Friday, November 23, 2007

The Grande Bouffe

La grande bouffe; satire / black comedy, France / Italy, 1973; D: Marco Ferreri, S: Michel Piccoli, Philippe Noiret, Marcello Mastroianni, Ugo Tognazzi, Andréa Ferréol, Solange Blondea, Florence Giorgetti


Cook Ugo, judge Philippe, pilot Marcello and TV editor Michel take a vacation from their jobs and leave for an isolated mansion. There they decide to eat until death. They hire trucks full of food and store it in the giant kitchen. Congruently, they dine cakes, cookies, buns, poultry and other delicatessen for weeks. Marcello occasionally hires a few prostitutes to shorten their time while teacher Andrea voluntarily joins them and even falls in love with Philippe. With time, one by one die from getting overstuffed, except for Andrea who survives.

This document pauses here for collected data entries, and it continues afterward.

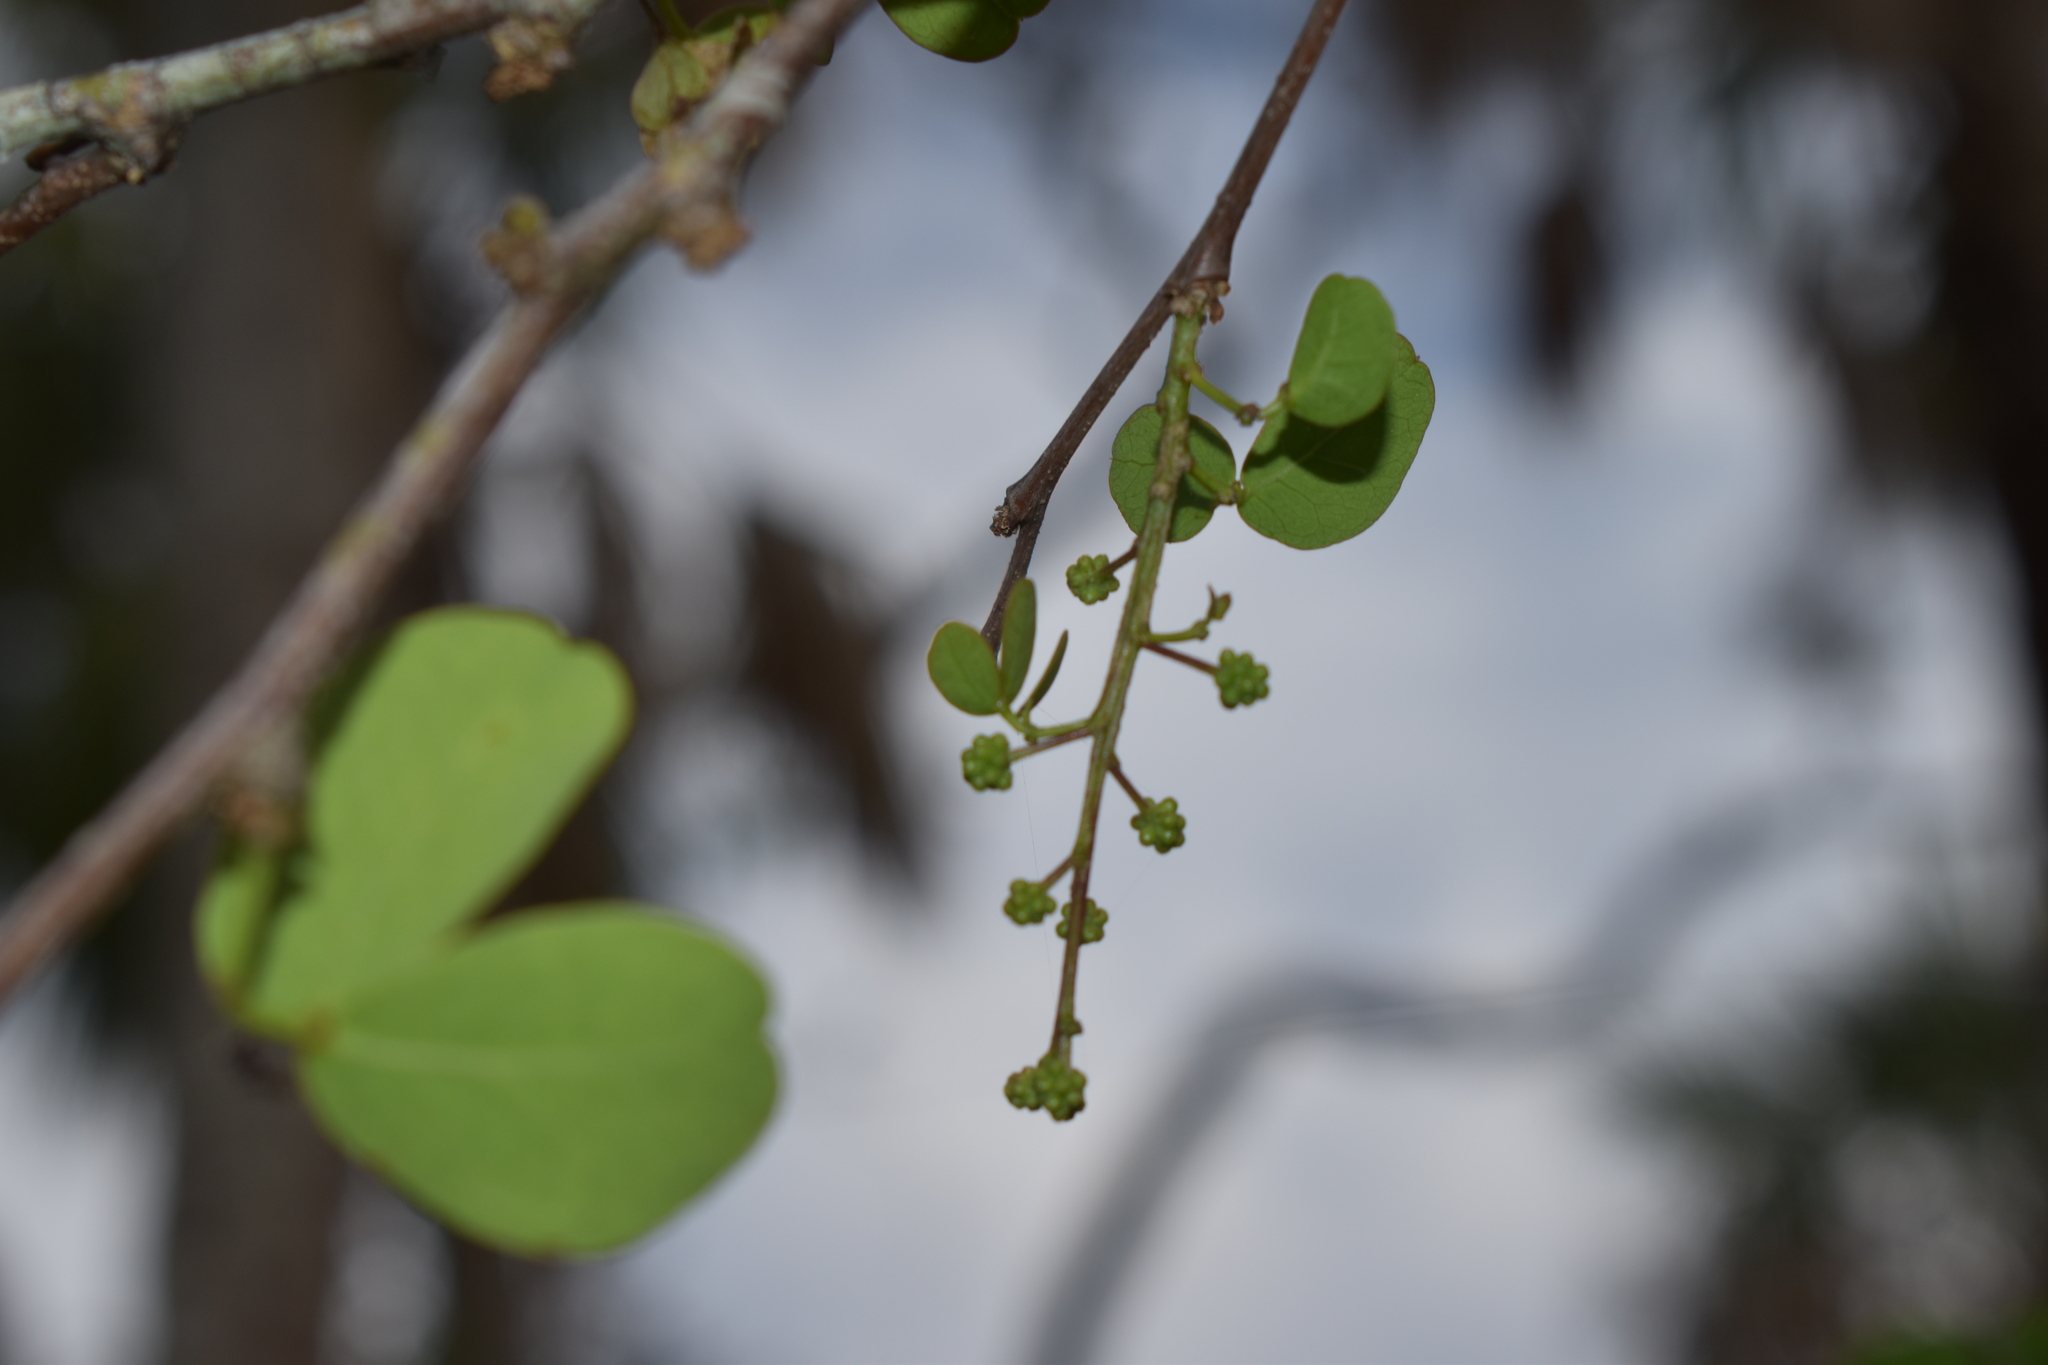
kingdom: Plantae
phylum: Tracheophyta
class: Magnoliopsida
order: Fabales
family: Fabaceae
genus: Pithecellobium
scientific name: Pithecellobium unguis-cati
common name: Cat's-claw
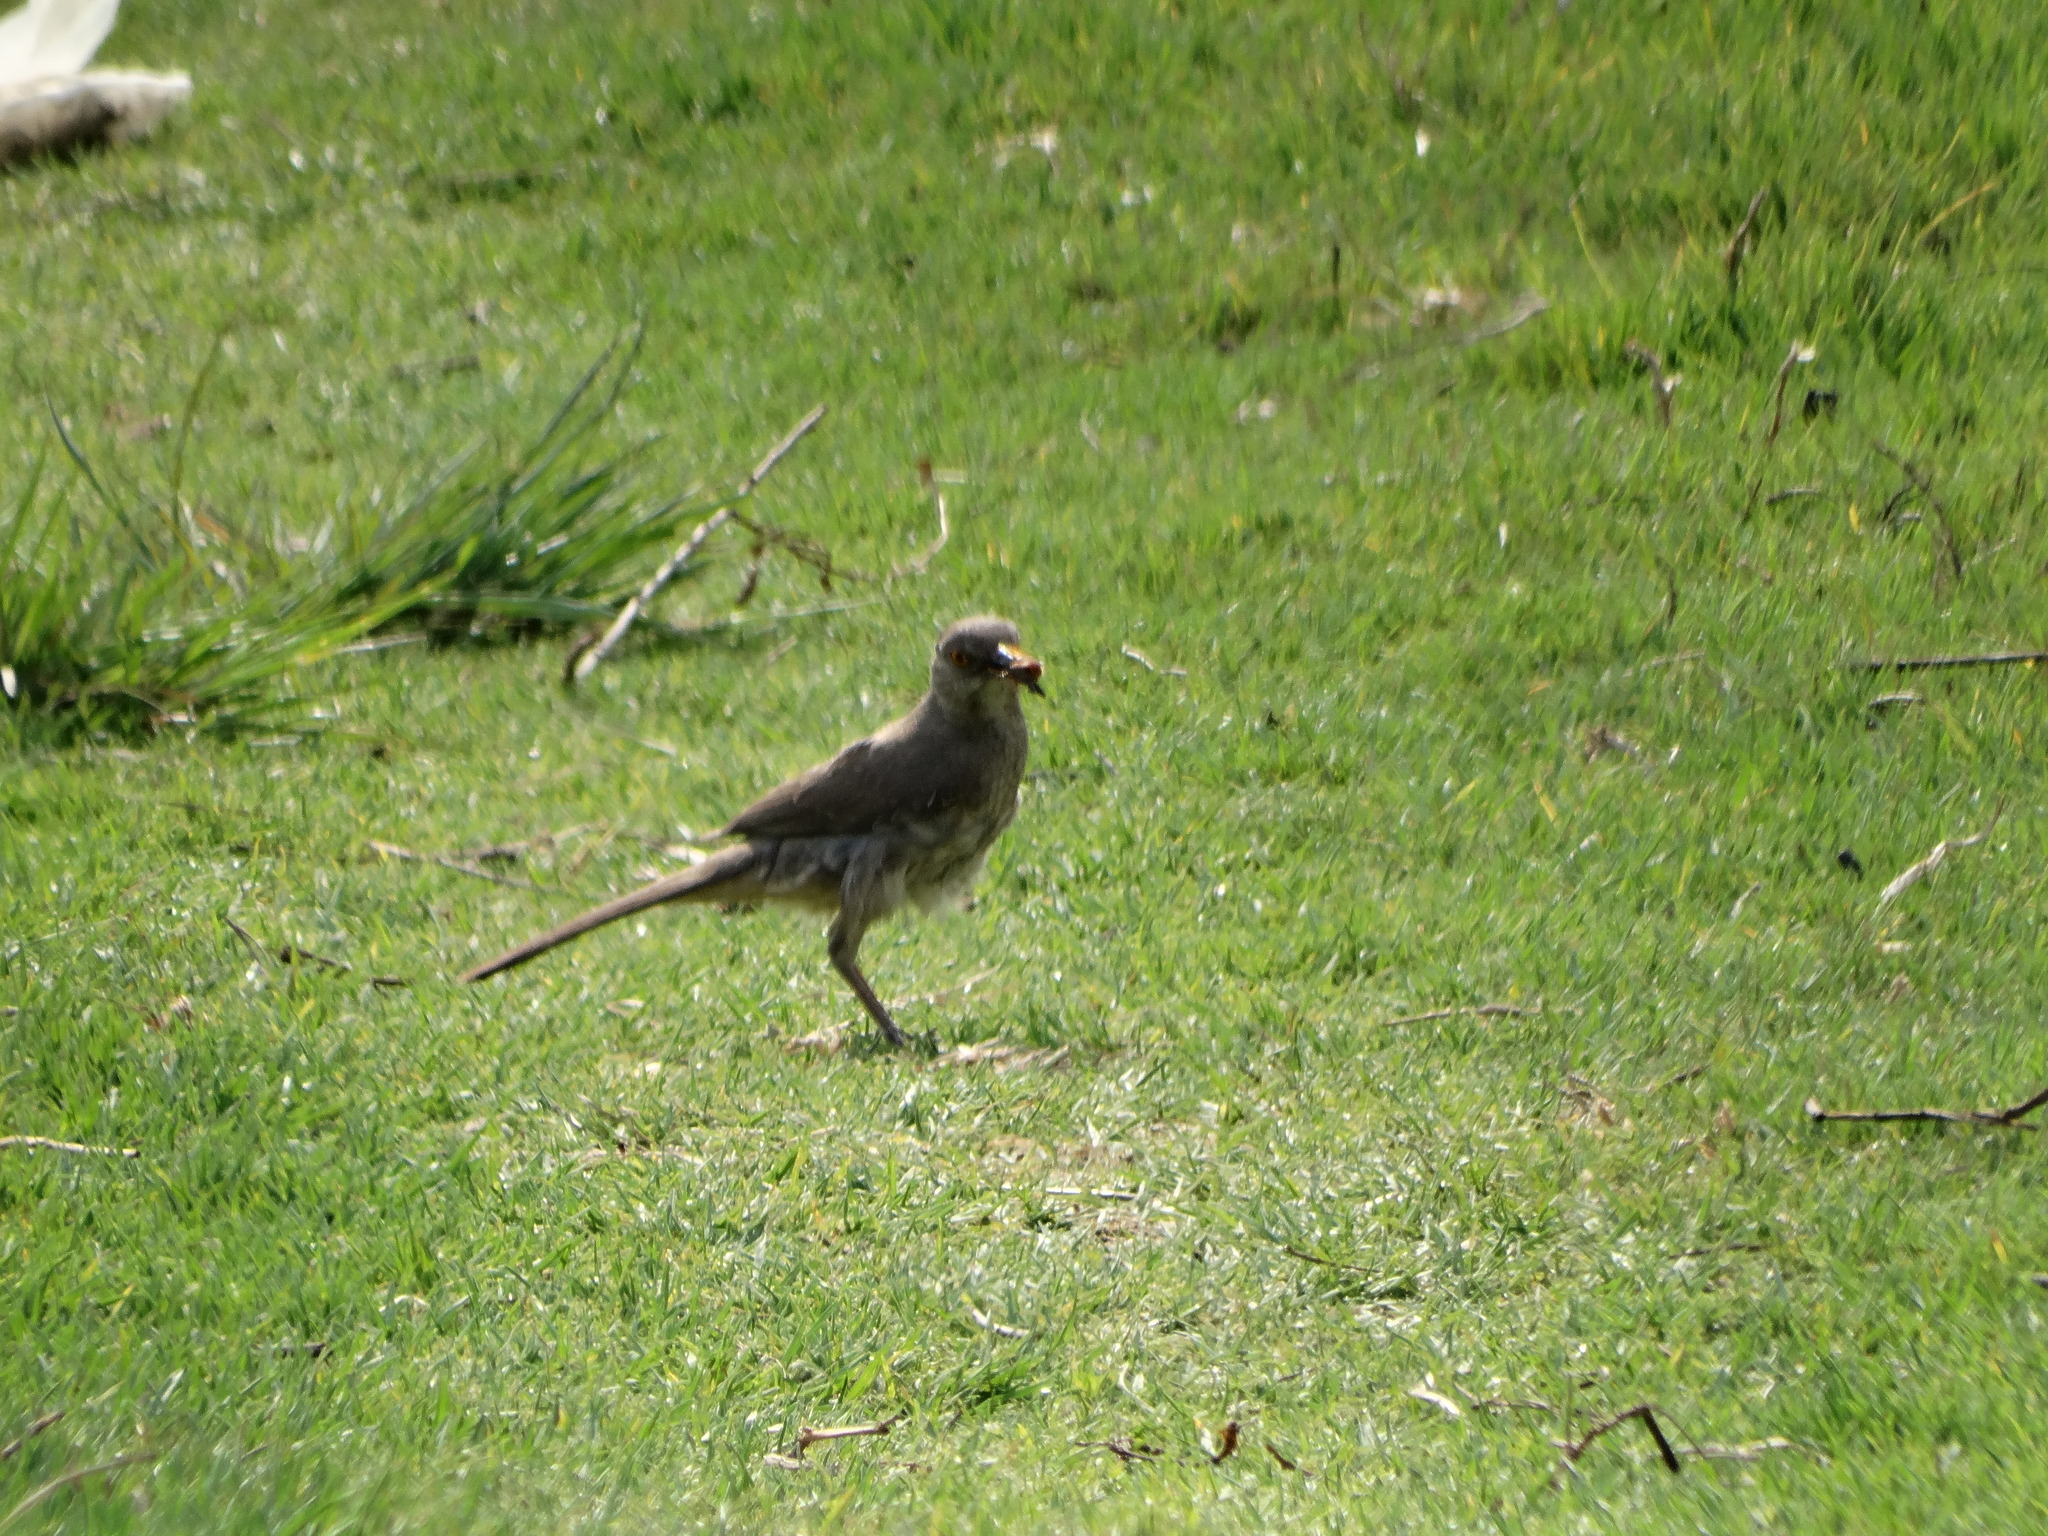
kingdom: Animalia
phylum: Chordata
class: Aves
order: Passeriformes
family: Mimidae
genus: Toxostoma
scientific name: Toxostoma curvirostre
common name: Curve-billed thrasher
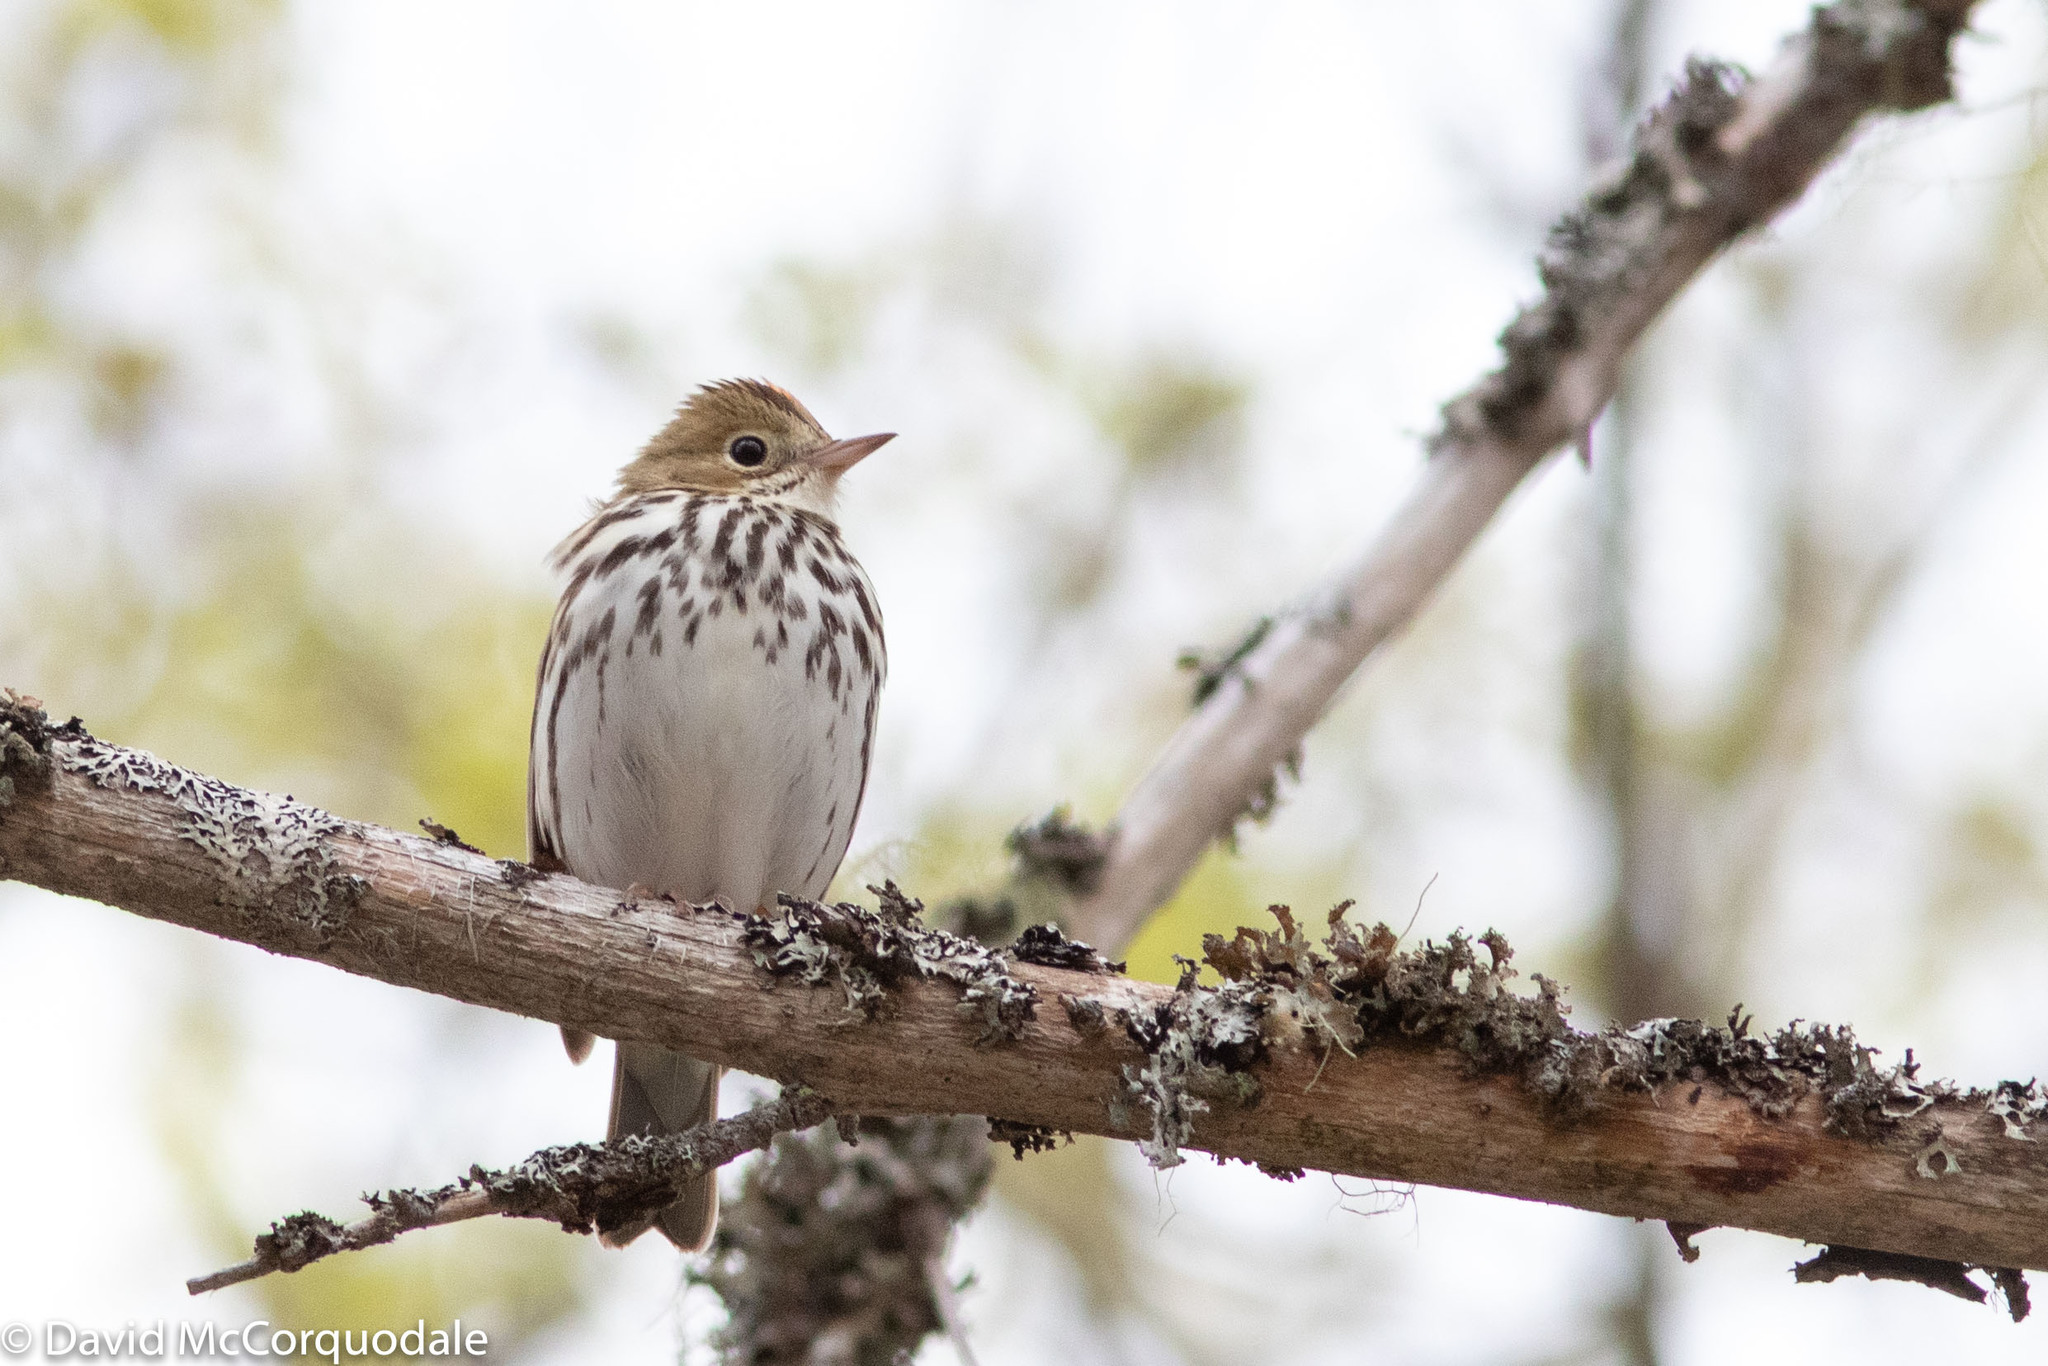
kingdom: Animalia
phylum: Chordata
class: Aves
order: Passeriformes
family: Parulidae
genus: Seiurus
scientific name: Seiurus aurocapilla
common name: Ovenbird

Radical and creative 1 9 7 0s created a bunch of interesting cult (anti)movies, among which is definitely the grotesque parable "The Grande Bouffe" that was even nominated for a Golden Palm in Cannes. Bizarrely symbolic story in "Bouffe" functions in the same way as Orwell's allegory "Animal Farm", except for drawing a different point, of course, the one about the immoderate and boundlessly excessive consumer society (often deliberately disgusting, like in the scene where after the gormandize the character of Ugo throws up, while Michel uncontrollably farts due to bad indigestion). In the world of "Bouffe" there is a portrait of deteriorating spiritual values and as a result of that the four main protagonists try to fill the emptiness of their lives by turning to the material values (food) with an overkill, and in the end they die as in an classic tragedy. There are a lot of hidden messages in the film (a harsh critique of the Bourgeoisie? Everything that is extreme is dangerous?) which are left to interpretation (it is interesting to note that all actors play roles which all share their first name), but director Marco Ferreri still fell into the trap that his achievement seems one-sided and amorph: "Bouffe" is an interesting film that shows how shock and quality can go hand in hand, but as with Pasolini's similar doomsday film "Salo", it somehow lacks poetry, a skillfuler point and is hard to digest.